Lesson 4: Underground Railroad—People Get Ready...There's a Train a Comin'
Handout 2

John P. Parker House (Ripley, Ohio)
John Rankin House(Ripley, Ohio)

John P. Parker House
(Ripley, Ohio)

John Parker, a former slave, planned many rescue attempts of slaves held captive in the “borderlands” of Kentucky. Born a slave in Norfolk, Virginia, Parker was sold at the age of eight to a doctor in Mobile, Alabama. The doctor’s family taught him to read and write and allowed him to apprentice in an iron foundry where he was compensated and allowed to keep some of his earnings. He was later purchased by an elderly patient of the doctor’s and bought his freedom with money from his apprenticeship. He moved to southern Ohio and around 1853 established a successful foundry. Parker is believed to have assisted many slaves to escape from the Kentucky side of the Ohio River. Parker, who was well-known by regional slave catchers, risked his own life when he secreted himself back into slave territory to lead fugitive slaves to safety. Once the slaves were in Ripley, Ohio, Parker would deliver them to Underground Railroad conductors such as John Rankin in the town who would harbor the fugitives and help them to the next depot on the network.

John Rankin House
(Ripley, Ohio)


Presbyterian minister John Rankin is believed to have been one of Ohio’s most active “conductors” on the Underground Railroad. In addition, he wrote Letters on American Slavery, first published in 1826. It was the first clear statement on antislavery views printed west of the Appalachian Mountains.

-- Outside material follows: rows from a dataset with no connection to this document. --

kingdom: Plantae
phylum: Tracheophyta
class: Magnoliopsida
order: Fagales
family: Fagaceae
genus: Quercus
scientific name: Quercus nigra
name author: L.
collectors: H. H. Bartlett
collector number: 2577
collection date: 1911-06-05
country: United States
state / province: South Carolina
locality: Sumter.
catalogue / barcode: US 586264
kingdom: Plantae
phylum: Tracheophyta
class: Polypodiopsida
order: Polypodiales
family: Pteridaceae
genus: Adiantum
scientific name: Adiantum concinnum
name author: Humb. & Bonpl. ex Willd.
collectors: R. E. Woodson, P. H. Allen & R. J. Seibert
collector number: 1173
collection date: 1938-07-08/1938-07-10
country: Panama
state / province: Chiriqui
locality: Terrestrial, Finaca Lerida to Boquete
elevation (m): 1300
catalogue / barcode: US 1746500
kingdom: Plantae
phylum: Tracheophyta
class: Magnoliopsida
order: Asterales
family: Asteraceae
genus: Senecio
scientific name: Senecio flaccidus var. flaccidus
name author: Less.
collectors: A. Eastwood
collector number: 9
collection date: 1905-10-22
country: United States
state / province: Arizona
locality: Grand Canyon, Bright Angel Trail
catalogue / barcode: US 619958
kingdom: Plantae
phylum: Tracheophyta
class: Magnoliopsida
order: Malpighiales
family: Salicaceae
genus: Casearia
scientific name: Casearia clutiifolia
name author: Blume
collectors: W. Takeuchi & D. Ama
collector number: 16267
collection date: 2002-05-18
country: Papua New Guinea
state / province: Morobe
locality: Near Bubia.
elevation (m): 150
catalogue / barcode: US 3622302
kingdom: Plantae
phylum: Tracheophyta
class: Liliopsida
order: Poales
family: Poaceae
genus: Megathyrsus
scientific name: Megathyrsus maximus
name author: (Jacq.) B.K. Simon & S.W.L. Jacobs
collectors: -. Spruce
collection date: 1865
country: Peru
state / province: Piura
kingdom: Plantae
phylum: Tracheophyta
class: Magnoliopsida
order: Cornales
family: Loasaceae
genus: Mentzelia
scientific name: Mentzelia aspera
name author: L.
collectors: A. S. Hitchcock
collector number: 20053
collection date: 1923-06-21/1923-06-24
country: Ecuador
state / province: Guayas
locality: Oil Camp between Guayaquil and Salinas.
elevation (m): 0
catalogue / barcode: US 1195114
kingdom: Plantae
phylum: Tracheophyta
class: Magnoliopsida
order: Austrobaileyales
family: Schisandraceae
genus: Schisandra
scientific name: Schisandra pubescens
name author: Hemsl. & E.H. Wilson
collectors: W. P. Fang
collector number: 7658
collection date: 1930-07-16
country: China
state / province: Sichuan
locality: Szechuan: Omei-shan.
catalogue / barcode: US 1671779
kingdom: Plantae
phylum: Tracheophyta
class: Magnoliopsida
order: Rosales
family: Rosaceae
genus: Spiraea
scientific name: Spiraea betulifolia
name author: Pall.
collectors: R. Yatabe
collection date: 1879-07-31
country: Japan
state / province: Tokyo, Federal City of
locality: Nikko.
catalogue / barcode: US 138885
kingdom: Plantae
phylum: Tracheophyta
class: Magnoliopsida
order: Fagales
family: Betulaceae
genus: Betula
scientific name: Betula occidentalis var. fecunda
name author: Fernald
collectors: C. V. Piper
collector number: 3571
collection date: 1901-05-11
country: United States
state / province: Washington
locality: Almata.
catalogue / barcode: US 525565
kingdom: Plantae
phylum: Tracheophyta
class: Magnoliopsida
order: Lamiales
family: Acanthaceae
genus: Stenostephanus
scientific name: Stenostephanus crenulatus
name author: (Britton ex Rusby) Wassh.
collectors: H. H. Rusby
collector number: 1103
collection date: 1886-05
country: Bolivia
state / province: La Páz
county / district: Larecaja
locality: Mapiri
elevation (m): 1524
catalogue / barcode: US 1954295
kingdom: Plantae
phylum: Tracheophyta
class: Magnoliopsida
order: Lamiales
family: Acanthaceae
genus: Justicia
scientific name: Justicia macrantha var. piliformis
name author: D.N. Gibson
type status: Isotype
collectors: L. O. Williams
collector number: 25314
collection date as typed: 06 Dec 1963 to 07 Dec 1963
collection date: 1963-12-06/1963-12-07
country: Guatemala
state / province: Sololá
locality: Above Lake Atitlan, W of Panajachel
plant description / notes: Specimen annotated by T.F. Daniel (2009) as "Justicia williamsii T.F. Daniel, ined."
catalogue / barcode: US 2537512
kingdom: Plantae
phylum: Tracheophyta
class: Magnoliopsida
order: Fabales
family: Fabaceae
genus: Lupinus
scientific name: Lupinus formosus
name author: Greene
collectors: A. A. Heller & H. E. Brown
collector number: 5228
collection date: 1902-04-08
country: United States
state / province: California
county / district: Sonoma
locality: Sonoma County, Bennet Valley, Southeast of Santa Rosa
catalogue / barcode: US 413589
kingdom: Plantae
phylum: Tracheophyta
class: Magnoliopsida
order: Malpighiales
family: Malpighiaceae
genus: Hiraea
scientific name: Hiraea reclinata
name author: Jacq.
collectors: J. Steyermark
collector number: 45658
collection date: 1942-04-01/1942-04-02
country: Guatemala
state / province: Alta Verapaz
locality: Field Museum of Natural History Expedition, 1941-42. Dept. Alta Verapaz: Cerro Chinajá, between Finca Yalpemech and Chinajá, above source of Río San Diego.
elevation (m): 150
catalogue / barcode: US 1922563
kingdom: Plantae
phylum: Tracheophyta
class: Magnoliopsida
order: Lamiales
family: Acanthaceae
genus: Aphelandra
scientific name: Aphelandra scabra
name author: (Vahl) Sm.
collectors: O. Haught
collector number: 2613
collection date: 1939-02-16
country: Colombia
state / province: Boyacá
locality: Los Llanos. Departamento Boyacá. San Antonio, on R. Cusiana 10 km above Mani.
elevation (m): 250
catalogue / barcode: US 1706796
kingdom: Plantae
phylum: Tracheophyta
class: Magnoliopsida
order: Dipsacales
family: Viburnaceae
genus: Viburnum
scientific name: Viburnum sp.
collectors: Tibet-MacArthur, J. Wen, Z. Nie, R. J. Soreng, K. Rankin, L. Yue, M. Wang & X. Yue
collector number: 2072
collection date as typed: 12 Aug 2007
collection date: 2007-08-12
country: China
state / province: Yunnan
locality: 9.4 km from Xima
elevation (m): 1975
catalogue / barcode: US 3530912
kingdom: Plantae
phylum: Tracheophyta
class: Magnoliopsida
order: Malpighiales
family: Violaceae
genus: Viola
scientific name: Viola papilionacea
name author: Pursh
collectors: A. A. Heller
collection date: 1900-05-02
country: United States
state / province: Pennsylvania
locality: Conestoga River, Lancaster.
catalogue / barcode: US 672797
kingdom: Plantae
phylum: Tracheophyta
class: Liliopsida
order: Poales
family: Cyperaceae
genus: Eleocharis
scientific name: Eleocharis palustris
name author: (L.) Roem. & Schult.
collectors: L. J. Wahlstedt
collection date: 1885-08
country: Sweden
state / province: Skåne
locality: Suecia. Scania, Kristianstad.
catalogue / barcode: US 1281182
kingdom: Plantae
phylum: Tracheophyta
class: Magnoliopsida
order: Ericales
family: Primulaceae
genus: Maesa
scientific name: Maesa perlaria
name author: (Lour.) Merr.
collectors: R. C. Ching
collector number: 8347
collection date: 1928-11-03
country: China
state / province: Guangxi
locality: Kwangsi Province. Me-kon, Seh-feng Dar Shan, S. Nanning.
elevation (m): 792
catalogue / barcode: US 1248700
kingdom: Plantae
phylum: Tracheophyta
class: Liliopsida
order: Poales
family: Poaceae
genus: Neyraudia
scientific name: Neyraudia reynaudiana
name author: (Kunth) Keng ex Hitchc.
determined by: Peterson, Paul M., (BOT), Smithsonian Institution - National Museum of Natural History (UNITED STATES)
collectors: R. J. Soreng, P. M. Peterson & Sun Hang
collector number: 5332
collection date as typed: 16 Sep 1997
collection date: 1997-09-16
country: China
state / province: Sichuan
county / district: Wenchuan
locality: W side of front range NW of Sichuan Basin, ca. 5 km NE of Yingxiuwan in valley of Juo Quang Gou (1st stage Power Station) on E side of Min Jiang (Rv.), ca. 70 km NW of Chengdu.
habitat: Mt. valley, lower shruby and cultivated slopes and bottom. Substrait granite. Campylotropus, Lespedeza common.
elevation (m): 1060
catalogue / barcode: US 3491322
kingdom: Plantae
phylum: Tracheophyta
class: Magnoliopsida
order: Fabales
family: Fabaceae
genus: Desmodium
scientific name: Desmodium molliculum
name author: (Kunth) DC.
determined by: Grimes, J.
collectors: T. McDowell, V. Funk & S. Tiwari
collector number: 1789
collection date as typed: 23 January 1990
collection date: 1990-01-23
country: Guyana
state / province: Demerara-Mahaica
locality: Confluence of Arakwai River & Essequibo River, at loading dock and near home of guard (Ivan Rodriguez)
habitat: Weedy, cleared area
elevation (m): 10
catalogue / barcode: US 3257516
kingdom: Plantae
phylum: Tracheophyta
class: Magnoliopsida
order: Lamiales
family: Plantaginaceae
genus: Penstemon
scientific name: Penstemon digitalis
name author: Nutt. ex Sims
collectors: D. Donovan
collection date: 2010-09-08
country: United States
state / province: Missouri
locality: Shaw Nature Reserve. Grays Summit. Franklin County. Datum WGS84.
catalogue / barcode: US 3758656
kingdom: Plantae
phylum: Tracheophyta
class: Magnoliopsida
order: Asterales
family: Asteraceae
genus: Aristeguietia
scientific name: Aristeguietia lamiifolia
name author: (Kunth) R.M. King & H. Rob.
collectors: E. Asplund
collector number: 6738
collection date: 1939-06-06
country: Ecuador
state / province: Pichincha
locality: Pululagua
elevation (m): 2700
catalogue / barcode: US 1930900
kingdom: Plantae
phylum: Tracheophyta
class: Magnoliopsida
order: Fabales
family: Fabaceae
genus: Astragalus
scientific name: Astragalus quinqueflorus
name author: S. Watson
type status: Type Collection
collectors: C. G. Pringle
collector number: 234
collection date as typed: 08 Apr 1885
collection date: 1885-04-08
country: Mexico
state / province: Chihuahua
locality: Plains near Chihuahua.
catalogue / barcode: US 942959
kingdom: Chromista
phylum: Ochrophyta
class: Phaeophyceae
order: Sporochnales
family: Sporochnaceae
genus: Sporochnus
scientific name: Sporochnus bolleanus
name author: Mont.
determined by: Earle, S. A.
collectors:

It became standard reading for abolitionists all over the country. From 1822 to 1865, Rankin, along with this wife and children, assisted hundreds of escaped slaves in their move to freedom. Located on the Ohio River, John Rankin’s home was considered one of the first stations on this route of the Underground Railroad. It was here that Harriet Beecher Stowe heard the escaping slave’s story which became the start of her famous book, Uncle Tom’s Cabin. John Parker wrote of Rankin, “At times attacked on all sides by masters seeking their slaves, [John Rankin and his sons] beat back their [attacker], and [kept them out of their home]. A lighted candle stood as a beacon which could be seen from across the river, and like the North Star was the guide to the fleeing slave.